S’il s’agit d’un avantage pour les auteurs, cela est également un casse-tête pour les entreprises au quotidien, et il est impératif d’être vigilant lors de l’acquisition ou de la cession de droits sur une œuvre, que cela soit auprès d’un tiers que pour les créations ou inventions d’un salarié.
De fait, les conditions de cession des droits d’auteurs portant sur des œuvres est sujette à un formalisme lourd. A défaut de respect de ce formalisme dans les contrats de cession, il y a un risque non-négligeable que la cession des droits soit reconnue comme n’étant pas valable ou n’ayant jamais existé.
A titre d’exemple de ce formalisme, il est intéressant de rappeler une décision récente intervenue dans le cadre d’un litige opposant plusieurs photographes à la société éditrice du journal « Le Figaro » (le plus ancien quotidien français) qui avait mis en ligne sur son site internet, dans une rubrique « archives » en accès payant, l’intégralité des archives papier du quotidien et des périodiques. Cette publication a été faite sous forme de reproduction, par voie de numérisation au format PDF, des pages entières de ces publications comprenant les articles illustrés de photographies. Les auteurs ont estimé que cet usage n’a pas été autorisé dans le contrat de cession prévu avec l’organe de presse et ils ont assigné la société éditrice en contrefaçon.
La Cour d’Appel a estimé que « l’exploitation par l’archivage et la mise en ligne des journaux sous format PDF n’avait pas pu être prévue lors de la cession des droits, mais que cette mise en ligne s’inscrit dans la continuité de l’œuvre première et ne constitue pas un usage des photographies autre que celui contractuellement prévu ».

**MATÉRIEL:**
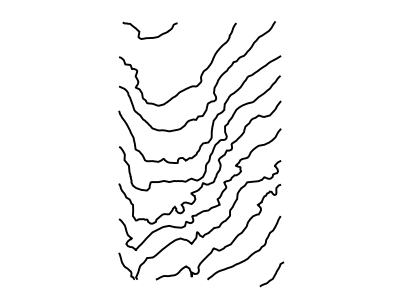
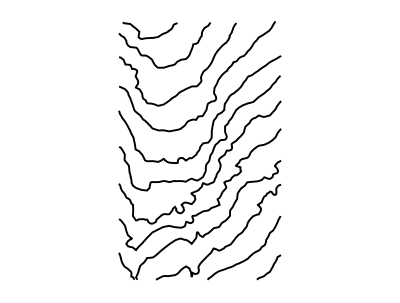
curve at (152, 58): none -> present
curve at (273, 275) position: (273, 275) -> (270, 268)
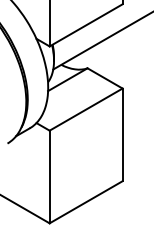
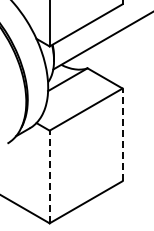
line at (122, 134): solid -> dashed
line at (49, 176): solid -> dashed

**TÂCHES ET EXERCICES:**
a - Répondez à ces questions d'après l'extrait sur la cession des droits d'auteur :
(i) Quel risque court une cession de droits si le formalisme n'est pas respecté dans le contrat ?
(ii) Sous quel format les pages des publications ont-elles été numérisées ?
(iii) Quelle action les photographes ont-ils engagée contre la société éditrice ?
b - Indiquez si chacune de ces affirmations est conforme à l'extrait sur la cession des droits d'auteur :
(i) Le journal « Le Figaro » y est présenté comme le plus ancien quotidien français.
(ii) La rubrique « archives » du site était en accès gratuit.
(iii) Selon la Cour d'Appel, la mise en ligne constituait un usage des photographies différent de celui prévu au contrat.
c - Poursuivez l'extrait sur la cession des droits d'auteur à partir de l'endroit où il s'arrête.
Le matériel provient d'une autre source.

**RÉSULTATS SUCCESSIFS:**
a -
(i) La cession des droits risque d'être reconnue comme n'étant pas valable ou n'ayant jamais existé.
(ii) Elles ont été numérisées au format PDF.
(iii) Ils ont assigné la société éditrice en contrefaçon.

b -
(i) Oui : « le plus ancien quotidien français ».
(ii) Non : « en accès payant ».
(iii) Non : « ne constitue pas un usage des photographies autre que celui contractuellement prévu ».

c -
La Cour de Cassation a sanctionné la Cour d’Appel de Paris au visa des articles L.111-1, L.122-1 et L.131-6 du Code de la propriété intellectuelle et a jugé que les motifs adoptés par la Cour d’Appel étaient insuffisants à caractériser que la cession consentie s’étendait nécessairement à l’usage précité. La Cour de Cassation rappelle donc le principe selon lequel en droit français seuls les droits effectivement listés dans le contrat de cession de droits sont transmis de l’auteur à l’acquéreur.
Cette règle ne vaut que pour les acquisitions de droits directement auprès de l’auteur – personne physique – de l’œuvre. Elle ne joue pas dans les contrats de cession intervenant entre deux personnes morales dans lesquels une clause générale de cession est envisageable. Cela tient au fait que, en droit français, seule une personne physique peut avoir la qualité « d’auteur » d’une œuvre. Toutefois, même avec une clause générale de cession, il est important de s’assurer que la société cédante a bien valablement acquis les droits qu’elle cède auprès de l’auteur au risque que toute la chaîne de droits soit rompue et que la cession entre les deux sociétés ne porte que sur une coquille vide.
Il est donc essentiel d’être bien conseillé et assisté lors des acquisitions et cessions de droits d’auteurs (ce qui peut intervenir lors de l’acquisition d’un fonds de commerce, ou lors de fin de licences complexes et croisées). En cas de cession non valable des droits de propriété intellectuelle, outre les risques de condamnation pour contrefaçon auxquels la société s’expose, la valeur du fonds de commerce acquis peut être fortement impactée.
Tous les spécialistes s’accordent à dire que l’évaluation d’une entreprise n’est ni un exercice simple, ni une science exacte et que l’évaluation nécessite de bien connaître l′entité cible, ses engagements, notamment ceux hors bilan, son passé, ses produits, ses forces et ses faiblesses, ainsi que son environnement.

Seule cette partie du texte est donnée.